There was one vision that encompassed the physical world and its plants and animals. Another focused on human society and the kinship system that held it together. And a third proclaimed the reality of the magical dreamscapes of the early shamans.

In fact, there are some peoples that appear to have gotten along perfectly well with just these three in all the long years since — most notably, the Bushmen, or San, of southern Africa, who genetically, linguistically, and culturally are closer than any other group to the human root.

According to an online summary of their culture, “Their knowledge of both flora and fauna is vast. The San categorized thousands of plants and their uses, from nutritional to medicinal, mystical to recreational and lethal. … Kinship bonds provide the basic framework for political models.”

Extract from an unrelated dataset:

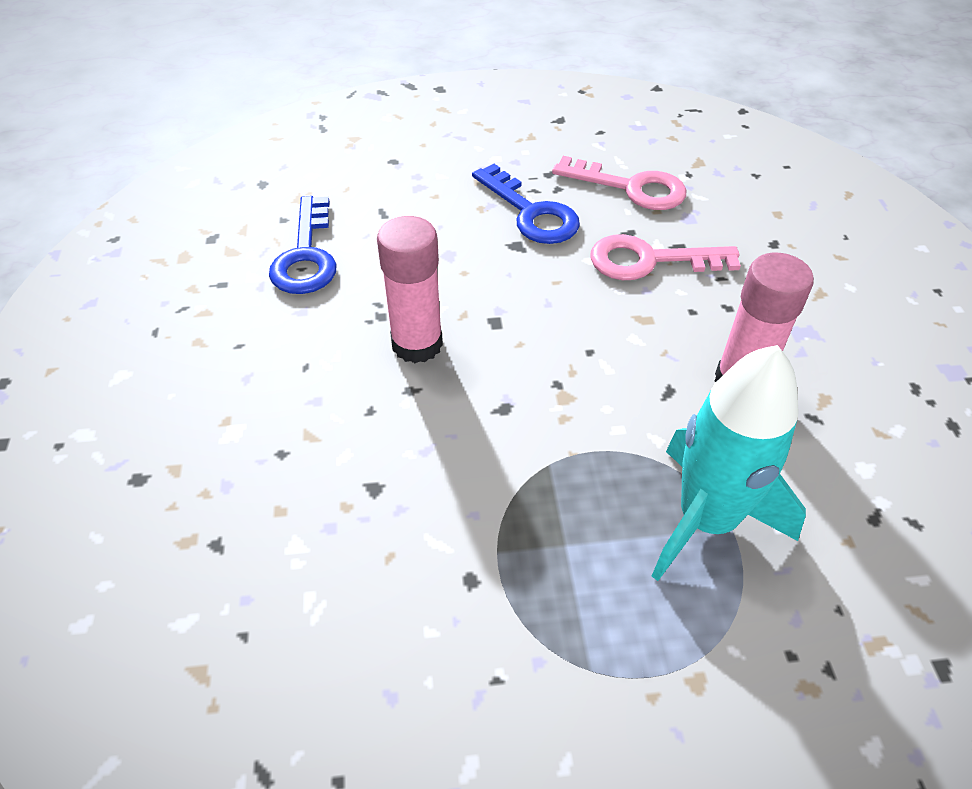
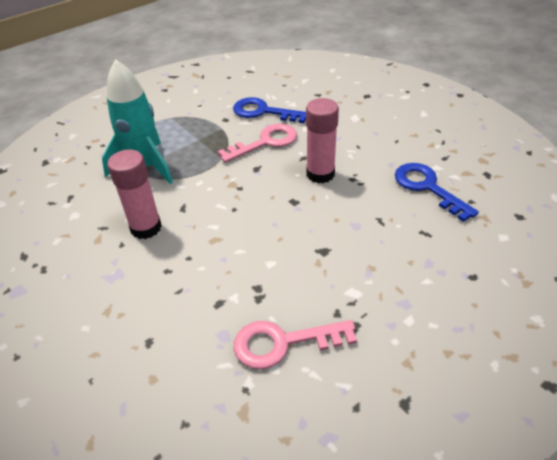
camera: 150 degrees right, 5 degrees down
blue key [472,164,580,244] -> blue key moved to [233,97,306,123]
pink key [590,234,741,280] -> pink key moved to [218,124,297,163]

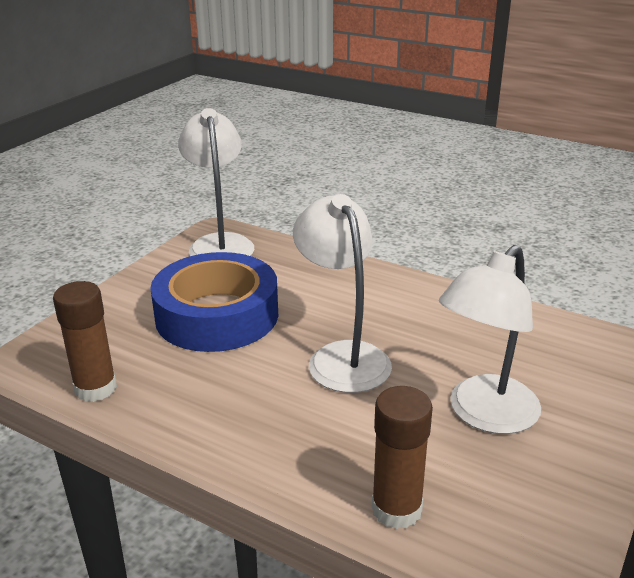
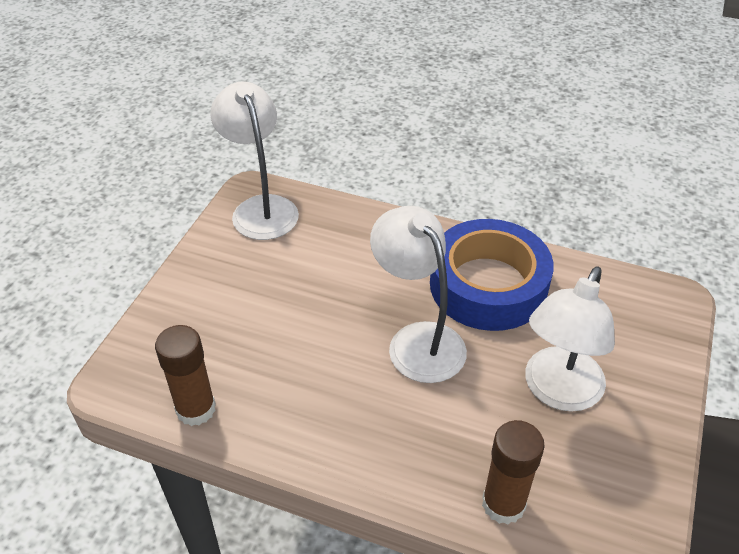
camera: 10 degrees left, 15 degrees up
blue tape [150,252,278,352] -> blue tape moved to [430,219,554,331]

The site goes on to describe the medicine and rain dances during which “the dancers reached trance-like, altered, states of consciousness and were transported into the spirit realm where they could plead for the souls of the sick.” It also notes that “the most important spiritual being to the southern San was /Kaggen, the trickster-deity. He created many things, and appears in numerous myths where he can be foolish or wise, tiresome or helpful.”

Certain aspects of San culture — such as bows and arrows and representational art — appear to be relatively recent and are unlikely to go back more than some 50,000 years. But even those have been incorporated into a belief system which is clearly much older.

There is a mystery about the San — but the real question, I suspect, is not why they have stayed the same but why the rest of us have changed. All of us except the San have abandoned what would seem to be a simple and functional system in favor of one that is infinitely more complex and fraught with internal tensions.